Я смотрю на Марушку, которая спокойно рассказывает о том, каково ей было. Сейчас она уже совсем не производит впечатления нароискательницы.
— Алекс отвел меня к Кагану. В Белоруссии в концлагерях уничтожили миллион человек. Но Каган выжил…
К нему приходило много таких, как я. И до сих пор приходят…
Да… Мальчишкой он прошел через все это. Всю его родню убили. Он был в горящем гетто. Выкарабкался из общей могилы. Видел, как люди едят других людей. И был способен об этом рассказывать. А мы его слушали. Иногда мы даже смеялись вместе. Несмотря на весь этот ужас, и со всем этим ужасом можно жить дальше. Этому он нас учил. В общем, рассеял он ту тьму вокруг меня. Такому человеку за это что угодно отдашь. Если он того захочет.
— Хм…
Вдруг, остановившись на склоне, она фыркнула от смеха. Должно быть, опять таблетку приняла.
Так и есть: лезет в сумку и дает мне тоже.
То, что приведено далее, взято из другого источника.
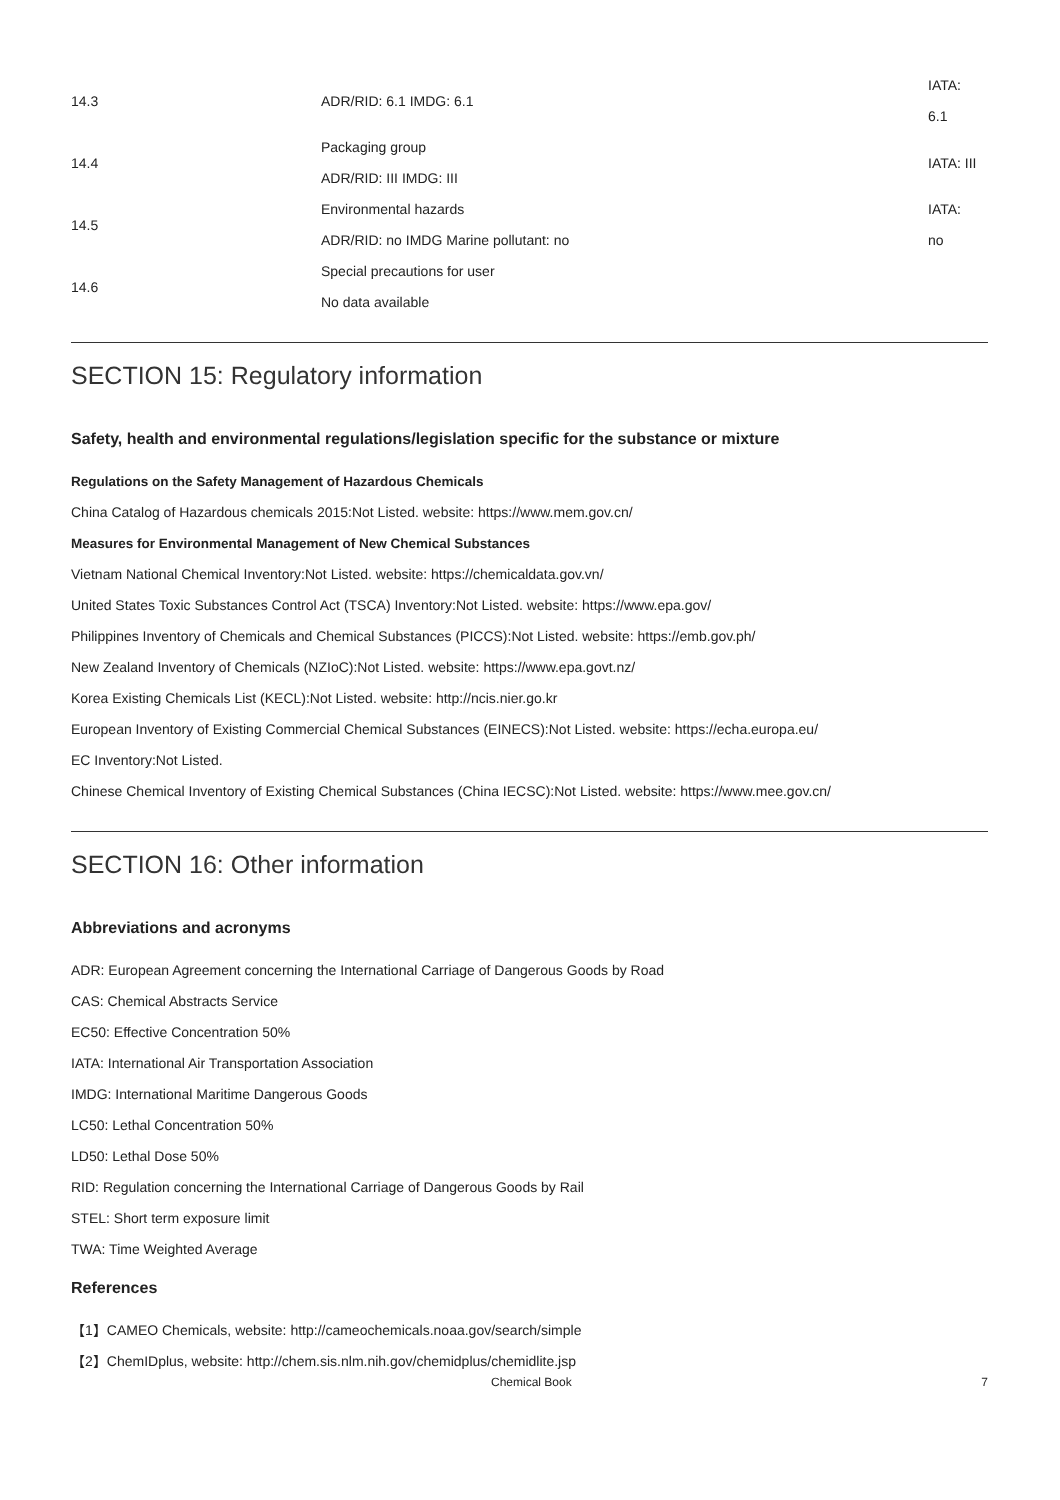| 14.3 | ADR/RID: 6.1 IMDG: 6.1 | IATA: 6.1 |
| 14.4 | Packaging group ADR/RID: III IMDG: III | IATA: III |
| 14.5 | Environmental hazards ADR/RID: no IMDG Marine pollutant: no | IATA: no |
| 14.6 | Special precautions for user No data available | |
SECTION 15: Regulatory information
Safety, health and environmental regulations/legislation specific for the substance or mixture
Regulations on the Safety Management of Hazardous Chemicals
China Catalog of Hazardous chemicals 2015:Not Listed. website: https://www.mem.gov.cn/
Measures for Environmental Management of New Chemical Substances
Vietnam National Chemical Inventory:Not Listed. website: https://chemicaldata.gov.vn/
United States Toxic Substances Control Act (TSCA) Inventory:Not Listed. website: https://www.epa.gov/
Philippines Inventory of Chemicals and Chemical Substances (PICCS):Not Listed. website: https://emb.gov.ph/
New Zealand Inventory of Chemicals (NZIoC):Not Listed. website: https://www.epa.govt.nz/
Korea Existing Chemicals List (KECL):Not Listed. website: http://ncis.nier.go.kr
European Inventory of Existing Commercial Chemical Substances (EINECS):Not Listed. website: https://echa.europa.eu/
EC Inventory:Not Listed.
Chinese Chemical Inventory of Existing Chemical Substances (China IECSC):Not Listed. website: https://www.mee.gov.cn/
SECTION 16: Other information
Abbreviations and acronyms
ADR: European Agreement concerning the International Carriage of Dangerous Goods by Road
CAS: Chemical Abstracts Service
EC50: Effective Concentration 50%
IATA: International Air Transportation Association
IMDG: International Maritime Dangerous Goods
LC50: Lethal Concentration 50%
LD50: Lethal Dose 50%
RID: Regulation concerning the International Carriage of Dangerous Goods by Rail
STEL: Short term exposure limit
TWA: Time Weighted Average
References
【1】CAMEO Chemicals, website: http://cameochemicals.noaa.gov/search/simple
【2】ChemIDplus, website: http://chem.sis.nlm.nih.gov/chemidplus/chemidlite.jsp
Chemical Book 7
Мы заедаем таблетки горстями снега.
— Помнишь, как мы смывались из «Фальварка»?
— Еще бы!
Теперь уже фыркаем мы оба.
— В «Мастерской дьявола» будет масса рабочих мест. Для ремонтников, техников, сторожей, экскурсоводов и так далее. А туристы будут приезжать с деньгами. И будет справедливо, если деньги от этого достанутся потомкам убитых, правда ведь? Впрочем, другие тут и не живут. А я, когда стану старая, смогу работать тут смотрительницей. В нашем музее.
Она привычно и беззаботно идет со мной бок о бок. Не понимает, что мне пора сматываться. Алекс остался в музее. И Рольф. Партизаны убьют меня!
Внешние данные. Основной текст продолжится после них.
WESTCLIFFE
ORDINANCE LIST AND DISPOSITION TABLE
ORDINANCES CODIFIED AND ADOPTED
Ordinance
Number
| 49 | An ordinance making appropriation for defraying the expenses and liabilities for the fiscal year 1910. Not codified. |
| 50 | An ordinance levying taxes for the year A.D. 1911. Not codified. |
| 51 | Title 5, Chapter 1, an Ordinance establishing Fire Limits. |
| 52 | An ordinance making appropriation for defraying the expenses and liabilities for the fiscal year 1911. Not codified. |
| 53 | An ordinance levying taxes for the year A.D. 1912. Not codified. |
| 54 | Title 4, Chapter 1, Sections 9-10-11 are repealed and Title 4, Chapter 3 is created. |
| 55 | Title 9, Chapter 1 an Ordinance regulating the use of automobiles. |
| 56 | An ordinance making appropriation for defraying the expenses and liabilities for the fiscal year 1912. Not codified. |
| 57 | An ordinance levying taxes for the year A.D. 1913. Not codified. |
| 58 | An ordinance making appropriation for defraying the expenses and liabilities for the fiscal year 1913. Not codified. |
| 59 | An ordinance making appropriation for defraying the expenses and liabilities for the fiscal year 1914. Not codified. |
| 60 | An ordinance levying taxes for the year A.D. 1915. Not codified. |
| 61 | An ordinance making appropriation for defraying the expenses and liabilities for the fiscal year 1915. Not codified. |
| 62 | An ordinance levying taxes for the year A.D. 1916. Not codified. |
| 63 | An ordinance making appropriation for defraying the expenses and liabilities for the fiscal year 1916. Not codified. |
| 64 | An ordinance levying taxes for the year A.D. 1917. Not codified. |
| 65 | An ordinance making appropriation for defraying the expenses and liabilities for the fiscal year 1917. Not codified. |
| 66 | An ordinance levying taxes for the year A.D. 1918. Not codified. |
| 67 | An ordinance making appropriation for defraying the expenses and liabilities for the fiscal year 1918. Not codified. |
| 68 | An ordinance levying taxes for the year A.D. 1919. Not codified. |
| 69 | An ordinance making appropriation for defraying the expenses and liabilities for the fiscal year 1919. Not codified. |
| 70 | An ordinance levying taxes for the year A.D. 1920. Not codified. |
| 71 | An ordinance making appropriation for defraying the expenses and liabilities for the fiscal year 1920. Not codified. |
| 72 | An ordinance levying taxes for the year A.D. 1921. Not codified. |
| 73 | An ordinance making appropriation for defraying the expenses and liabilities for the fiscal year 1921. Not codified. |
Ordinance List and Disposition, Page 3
На мгновение сквозь капли дождя и туман проглянуло солнце. Форма на ней поистрепалась, что есть, то есть. Но волосы ее сияют, и она не перестает улыбаться. Я тоже улыбаюсь. Нет, вместе со мной она не убежит. Ведь у нее дети.
Мы спустились с косогора. Отсюда начинается лес. Березняк. Я замедляю шаг, чтобы порасспросить ее еще об одном.
— Лебо ты тоже сделала укол, когда вы его везли?
— Да. В Минск мы вас переправили на основании чешско-белорусского договора об экстрадиции преступников. Кое-кого пришлось подмазать, это само собой. Смотри, вон кусты!
— И ты была с ним в гостинице?
— Нет, я оставалась с детьми. Им занимался брат. Пойдем вон под те деревья, ладно?
— Марушка! Ты знаешь, что там, в музее?
— Ты в своем уме? Музей я увижу только в день открытия. Это будет колоссально! Приедут люди из Минска и вообще отовсюду. На мне будет парадная форма — не могу же я отправиться туда прямо в этой! Видишь? — она просунула пальчик через дырку в кителе и игриво им помахала.
— Такая красавица может нацепить на себя хоть мешок от картошки!
— Послушай, не шути так. Я такие разговоры не люблю!
Но она не сердится. Чего нет, того нет. И Лебо убила не она. Будь это так, она бы мне прямо сказала. Улыбчивая Марушка. Или безжалостная кровавая Мэри.
— Смотри, вон там, между деревьями! Давай там. Я отвернусь.
— Мне бы еще коры надрать. Вместо бумаги, поняла?
Она кивает.
Я спускаюсь вниз, к деревьям, снимаю верхний слой коры и жду, не случится ли что-нибудь. Нет, ничего не происходит. Что ж, мне надо это сделать. Постараюсь как можно бережнее. И я делаю шаг в ее направлении.
— Эй, постой! — кричит она сверху, со склона. И сама застывает на месте. Похоже, она тоже почуяла. Дым. Его принесло порывом ветра. Густой дым пожара.
Я бегу к ней со всех ног.
— Стой! — рявкает она.
Я убыстряю шаг. Хочу зажать ей рот берестой, чтобы она не кричала. Повалить ее на землю. И усыпить.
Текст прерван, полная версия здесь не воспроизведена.